# BUTIR TUGAS 1:
Jawab pertanyaan berikut berdasarkan berita tentang Soeharto dan Gus Dur.
(a) Soeharto adalah Presiden ke berapa?
(b) Jabatan apa yang dahulu pernah dipegang Fahd A Rafiq selain jabatannya sekarang?
(c) Di kota mana dan pada hari serta tanggal apa Fahd A Rafiq menyampaikan pernyataannya?
# BUTIR TUGAS 2:
Salin tanpa perubahan bagian berita tentang Soeharto dan Gus Dur, mulai dari "Fahd A Rafiq menegaskan" sampai dengan "demokrasi dan toleransi.".

Fahd A Rafiq: Soeharto dan Gus Dur Layak Menjadi Pahlawan Nasional

Fahd A Rafiq menegaskan pentingnya persatuan bangsa dan mendorong Soeharto serta Gus Dur untuk dianugerahi gelar pahlawan nasional atas jasa mereka bagi Indonesia.

Fahd A Rafiq: Soeharto dan Gus Dur Layak Menjadi Pahlawan Nasional
Fahd A Rafiq: Soeharto dan Gus Dur Layak Menjadi Pahlawan Nasional. Gambar : Kolase Dok. AFP/Wikipedia

BaperaNews - Dua sosok pemimpin besar Indonesia, Soeharto dan KH. Abdurrahman Wahid (Gus Dur), memiliki peran yang tak terbantahkan dalam perjalanan bangsa ini. 

Soeharto, Presiden ke-2, dikenal atas jasanya dalam membawa Indonesia menuju stabilitas dan pembangunan, sementara Gus Dur, Presiden ke-4, dikenang sebagai tokoh yang memperjuangkan demokrasi dan toleransi. 

Kedua tokoh ini dianggap layak mendapatkan gelar pahlawan nasional atas dedikasi mereka dalam membangun negeri.

Ketua Umum DPP BAPERA, Fahd A Rafiq, menegaskan bahwa kedua tokoh ini, meskipun berasal dari latar belakang yang berbeda, memiliki kontribusi besar dalam perjalanan bangsa. 

“Soeharto dengan ketegasannya berhasil mengangkat Indonesia dari keterpurukan ekonomi, sementara Gus Dur dengan keberaniannya meruntuhkan sekat-sekat intoleransi,” ujarnya di Jakarta, Senin (10/2/2025).

Fahd, yang juga mantan Ketua Umum PP AMPG, menambahkan bahwa sejarah tidak boleh diwariskan dalam bentuk dendam kepada generasi mendatang.

“Tidak perlu ada lagi dendam sejarah yang diwariskan kepada anak-anak yang tidak pernah tahu atau terlibat dalam berbagai peristiwa kelam di masa lalu,” tegasnya.

Menurut Fahd, persatuan bangsa harus diutamakan demi menjaga keutuhan Indonesia.

“Kita hidup di bawah langit yang sama, di tanah yang sama, dan di bawah bendera Merah Putih yang berkibar gagah. Mengapa masih ada dendam yang membara di dada anak bangsa? Perpecahan telah terlalu lama menjadi bayang-bayang yang menghambat perjalanan negeri ini,” ungkapnya.

# KUMPULAN BARIS:
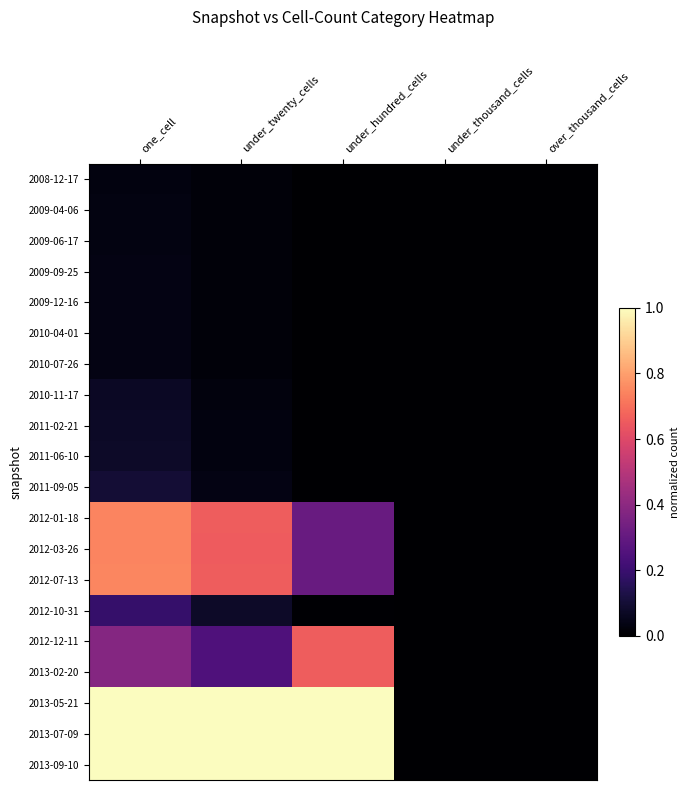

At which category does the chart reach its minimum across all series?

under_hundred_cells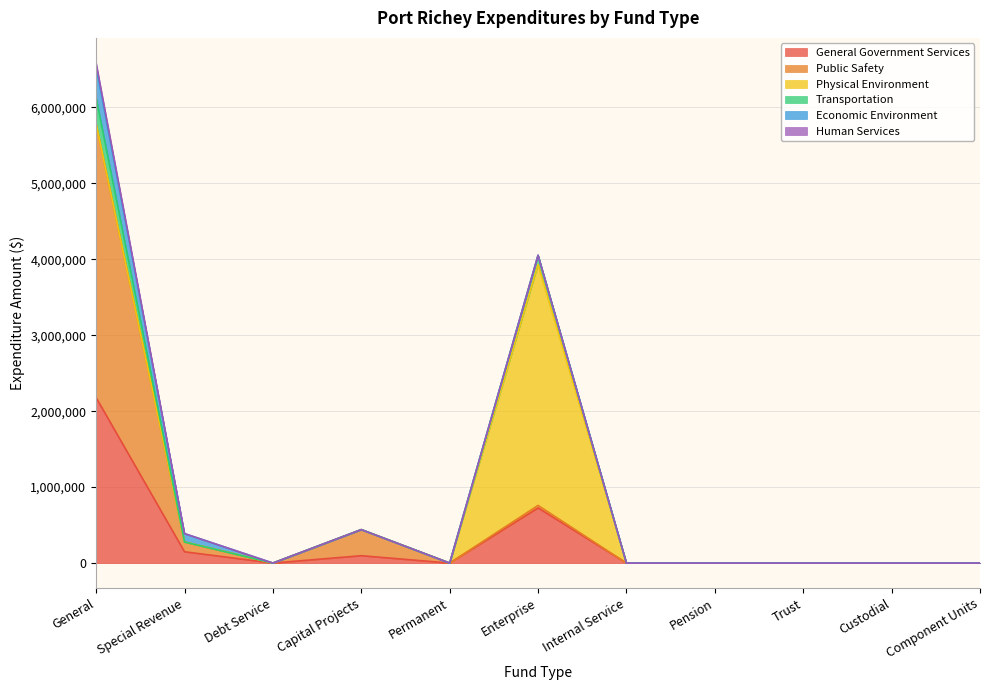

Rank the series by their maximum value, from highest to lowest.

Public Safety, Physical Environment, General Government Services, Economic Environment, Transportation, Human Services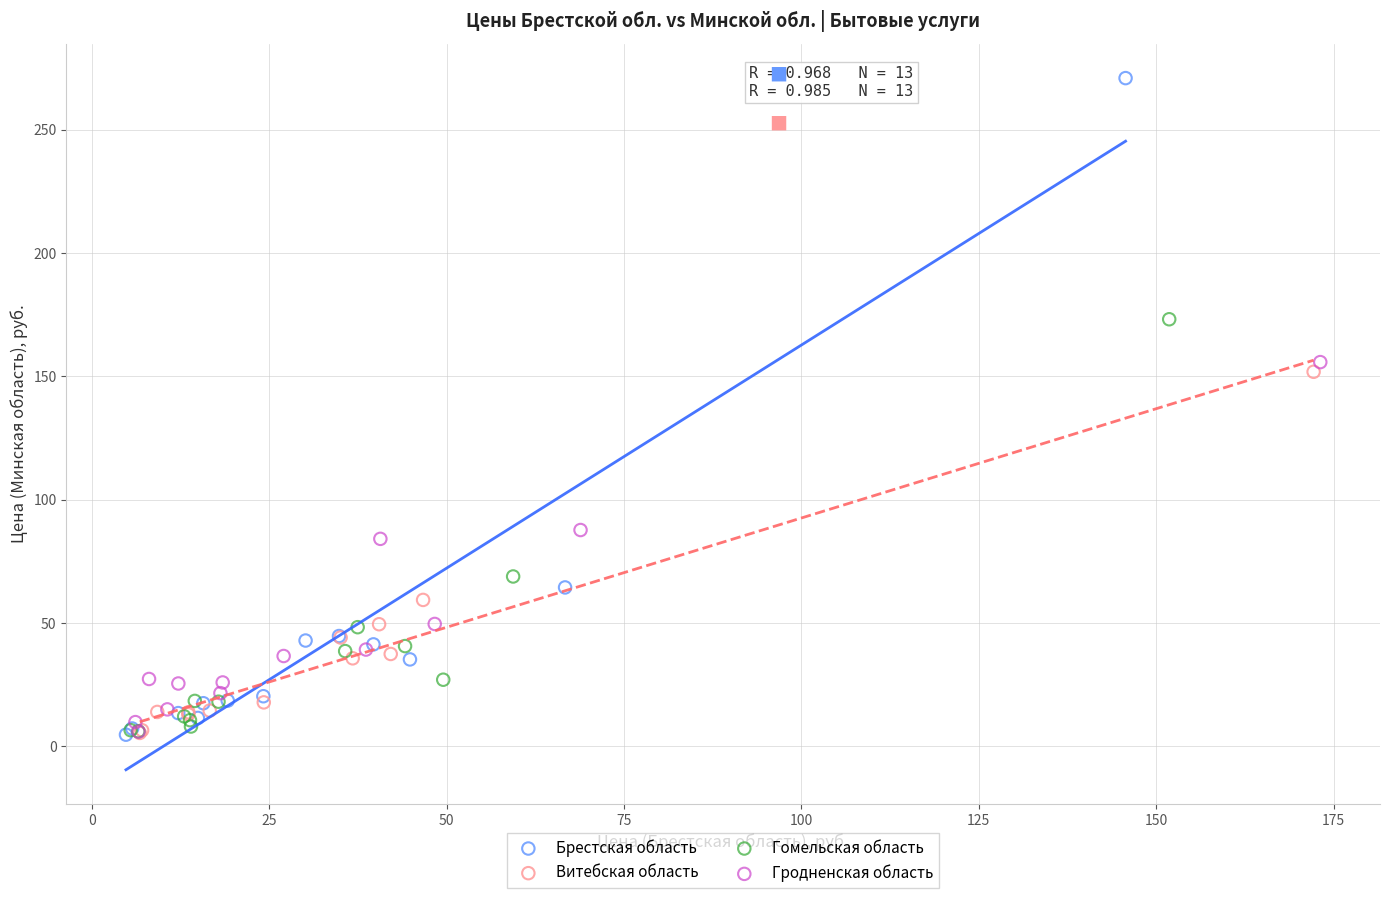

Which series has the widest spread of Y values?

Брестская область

# JAWABAN TUGAS 1:
(a) Presiden ke-2.
(b) Ketua Umum PP AMPG.
(c) Di Jakarta, pada Senin (10/2/2025).

# JAWABAN TUGAS 2:
Fahd A Rafiq menegaskan pentingnya persatuan bangsa dan mendorong Soeharto serta Gus Dur untuk dianugerahi gelar pahlawan nasional atas jasa mereka bagi Indonesia.

Fahd A Rafiq: Soeharto dan Gus Dur Layak Menjadi Pahlawan Nasional
Fahd A Rafiq: Soeharto dan Gus Dur Layak Menjadi Pahlawan Nasional. Gambar : Kolase Dok. AFP/Wikipedia

BaperaNews - Dua sosok pemimpin besar Indonesia, Soeharto dan KH. Abdurrahman Wahid (Gus Dur), memiliki peran yang tak terbantahkan dalam perjalanan bangsa ini. 

Soeharto, Presiden ke-2, dikenal atas jasanya dalam membawa Indonesia menuju stabilitas dan pembangunan, sementara Gus Dur, Presiden ke-4, dikenang sebagai tokoh yang memperjuangkan demokrasi dan toleransi.